At the time he owned much of the island. A short
time after the house was built Herbert Titmus married
the Haldi's adopted daughter.
(205)
Swan contracted the clearing of
the railway right-of-way out to local farmers. Glen Valley
farmer Thomas Forrester took the
contract to clear the right-of-way between the West Bluff and Mount Lehman in
1910. The contract called for him to build up a 3-4
foot grade some eight feet wide upon a natural ridge
which ran parallel but inland from the Fraser
River. Bill Cornock was hired by
Forrester to blow the stumps out along the line for $2.50
a day. Cornock, along with a couple of other
fellows, hired out their teams of horses to Forrester and
threw dirt up onto the grade. They would use the
horses to plow a burrow on either side of the
grade. The men worked through the open winter of
1910-11 and had the grade ready for the laying of ties
and steel in the spring. When using their own teams
the men were paid $5.00 for a 9 hour day.
The four Forslund brother, Walter, Albert, William, and James were the
sportsmen of Langley. Their greatest sport was
hunting bobcat. Once Albert's two dogs cornered a
big tom. Albert had a .22 rifle and one shell which
he was not anxious to waste on the cat. While the
big cat was busy trying to keep two dogs at bay Albert
took his pocket knife and cut himself a fifteen foot
length of vine maple. As the big cat sparred with
the dogs Albert positioned himself and knocked him over
the head with the pole ending the hunt. He was paid
$1.25 bounty per cat.
Another business the Forslund brothers got into was bee tracking. As
more and more clearing took place and the area opened up
flowers began to grow which attracted the tame bees from
across the line. These bees sometimes went wild and
built hives in hollowed out trees. In the fall of 1913
the boys found their first hive which yielded 100 pounds
of honey which they sold for a dollar a quart.

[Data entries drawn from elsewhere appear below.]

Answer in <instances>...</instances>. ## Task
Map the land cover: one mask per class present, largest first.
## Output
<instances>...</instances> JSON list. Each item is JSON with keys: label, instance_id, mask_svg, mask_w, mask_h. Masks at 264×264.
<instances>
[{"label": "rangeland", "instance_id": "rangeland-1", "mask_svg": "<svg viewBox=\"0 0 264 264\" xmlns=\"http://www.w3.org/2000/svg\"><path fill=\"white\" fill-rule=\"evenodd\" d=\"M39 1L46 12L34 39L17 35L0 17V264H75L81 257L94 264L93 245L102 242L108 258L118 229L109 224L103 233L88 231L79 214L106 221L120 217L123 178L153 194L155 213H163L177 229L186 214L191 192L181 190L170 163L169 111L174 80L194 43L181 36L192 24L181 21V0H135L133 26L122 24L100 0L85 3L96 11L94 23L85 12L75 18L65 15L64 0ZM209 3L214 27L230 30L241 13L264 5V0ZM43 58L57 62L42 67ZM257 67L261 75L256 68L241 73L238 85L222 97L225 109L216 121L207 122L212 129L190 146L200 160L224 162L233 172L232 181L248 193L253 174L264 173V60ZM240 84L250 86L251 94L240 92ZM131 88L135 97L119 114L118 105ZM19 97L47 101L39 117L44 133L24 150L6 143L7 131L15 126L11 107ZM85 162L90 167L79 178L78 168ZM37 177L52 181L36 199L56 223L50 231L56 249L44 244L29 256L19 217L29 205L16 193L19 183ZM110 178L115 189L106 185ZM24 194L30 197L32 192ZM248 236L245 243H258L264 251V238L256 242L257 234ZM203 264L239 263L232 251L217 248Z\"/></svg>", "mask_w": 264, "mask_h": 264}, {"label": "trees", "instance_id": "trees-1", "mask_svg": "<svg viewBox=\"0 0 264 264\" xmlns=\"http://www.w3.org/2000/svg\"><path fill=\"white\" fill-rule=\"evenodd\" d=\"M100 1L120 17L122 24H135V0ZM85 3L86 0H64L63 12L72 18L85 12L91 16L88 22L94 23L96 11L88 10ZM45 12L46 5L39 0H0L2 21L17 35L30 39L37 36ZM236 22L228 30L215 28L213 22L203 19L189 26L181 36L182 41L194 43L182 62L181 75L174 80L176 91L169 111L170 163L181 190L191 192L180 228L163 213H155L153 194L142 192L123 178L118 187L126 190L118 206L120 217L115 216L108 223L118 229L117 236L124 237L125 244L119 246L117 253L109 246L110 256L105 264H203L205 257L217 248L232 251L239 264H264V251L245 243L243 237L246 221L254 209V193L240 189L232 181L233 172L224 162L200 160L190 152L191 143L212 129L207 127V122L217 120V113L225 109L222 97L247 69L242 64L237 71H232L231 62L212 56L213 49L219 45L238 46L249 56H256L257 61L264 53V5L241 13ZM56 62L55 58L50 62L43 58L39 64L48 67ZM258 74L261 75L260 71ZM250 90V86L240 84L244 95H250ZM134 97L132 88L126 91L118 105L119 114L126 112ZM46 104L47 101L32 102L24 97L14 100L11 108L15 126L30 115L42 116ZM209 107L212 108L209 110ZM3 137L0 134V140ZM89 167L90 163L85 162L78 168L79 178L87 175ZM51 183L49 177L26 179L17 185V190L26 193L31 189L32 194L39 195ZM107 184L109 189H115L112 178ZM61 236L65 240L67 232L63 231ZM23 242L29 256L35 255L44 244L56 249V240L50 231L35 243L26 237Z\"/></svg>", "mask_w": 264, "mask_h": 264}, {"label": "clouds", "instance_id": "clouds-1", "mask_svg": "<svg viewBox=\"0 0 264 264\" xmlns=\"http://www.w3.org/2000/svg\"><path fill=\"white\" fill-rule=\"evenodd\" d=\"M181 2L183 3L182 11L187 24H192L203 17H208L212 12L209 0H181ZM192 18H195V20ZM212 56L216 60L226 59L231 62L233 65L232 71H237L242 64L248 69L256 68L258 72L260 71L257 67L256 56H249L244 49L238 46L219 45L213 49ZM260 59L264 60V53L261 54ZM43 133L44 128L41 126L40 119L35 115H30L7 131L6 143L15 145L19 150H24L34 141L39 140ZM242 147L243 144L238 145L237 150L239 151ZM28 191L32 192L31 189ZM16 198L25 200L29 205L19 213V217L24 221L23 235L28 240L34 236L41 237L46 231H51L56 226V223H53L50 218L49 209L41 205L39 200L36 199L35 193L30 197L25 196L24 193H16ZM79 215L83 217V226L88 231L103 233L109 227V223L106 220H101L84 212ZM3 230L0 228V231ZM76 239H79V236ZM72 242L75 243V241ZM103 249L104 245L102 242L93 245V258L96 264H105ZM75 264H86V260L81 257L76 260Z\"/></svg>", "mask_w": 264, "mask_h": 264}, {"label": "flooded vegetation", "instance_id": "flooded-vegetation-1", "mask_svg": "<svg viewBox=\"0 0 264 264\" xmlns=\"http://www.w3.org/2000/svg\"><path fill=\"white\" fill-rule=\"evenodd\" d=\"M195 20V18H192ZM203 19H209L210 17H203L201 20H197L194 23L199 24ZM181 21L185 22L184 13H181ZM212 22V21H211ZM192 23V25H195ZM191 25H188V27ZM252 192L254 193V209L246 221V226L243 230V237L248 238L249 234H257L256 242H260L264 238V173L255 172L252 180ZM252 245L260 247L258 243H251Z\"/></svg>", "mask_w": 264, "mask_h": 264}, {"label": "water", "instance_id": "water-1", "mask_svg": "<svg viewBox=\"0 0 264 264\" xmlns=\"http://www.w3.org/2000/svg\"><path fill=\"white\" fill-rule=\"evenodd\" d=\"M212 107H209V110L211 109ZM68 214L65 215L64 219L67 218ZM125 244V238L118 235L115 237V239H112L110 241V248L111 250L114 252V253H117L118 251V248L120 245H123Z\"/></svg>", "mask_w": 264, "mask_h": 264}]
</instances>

They
soon became expert in bee tracking. Using flour, as
a means of identification, on tame bees, they were soon
able to determine how far a bee flew in a certain period
of time. If this failed they used triangulation to
home in on a honey-laden tree. in the summer of
1914 the Forslund boys knew the location of more trees
with hives in them than they could cut. One tree
yielded over 300 pounds of honey.
(207)
In 1912 Dr. Marr's sister Alfretta came to
Langley to assist her brother with his growing
practice. The doctor had built himself a house in
Fort Langley. He kept several fine horses.
Each animal would get a daily workout as the doctor raced
them to make all his calls.
The following year Dr. Marr married the
17 year old daughter of William John
McIntosh. He did not fully enjoy the wedding.
He had gone out to Jardine Station to
pick up the best man and was returning at a good clip
when a trace broke causing the buggy's wheels to
jam. The buggy flipped over throwing the best man
clear but dragging Dr. Marr for quite a distance as the
team did not stop. At the church the blushing bride
was beautiful but not so the groom. He had lost a
considerable amount of skin besides having a broken
collar bone and three cracked ribs. After the
church service the wedding party, accompanied by most of
the town, travelled by charter boat to New (211)
Westminster. There the groom checked into the Royal Columbian
Hospital for quick repairs before continuing their
honeymoon to Alaska.
In 1914 the Skeena appeared on the
Fraser under the command of Charles E.
Seymour. This sternwheeler had been built in
Vancouver in 1908 for Skeena River
operations by Burns and Company
distributing meat and supplies to Grand Trunk Railway
construction crews. When the line was completed
Burns sold the steamer to Captain Seymour. The
Skeena was the last passenger steamer to leave the
Fraser. In 1925 Seymour died and the steamer was
tied up in New Westminster. The Royal City's Board of
Trade tried unsuccessfully to put the steamer back into
operations. The Skeena was eventually auctioned
to Ewan's Cannery for $5,000 and
converted into a floating boarding house.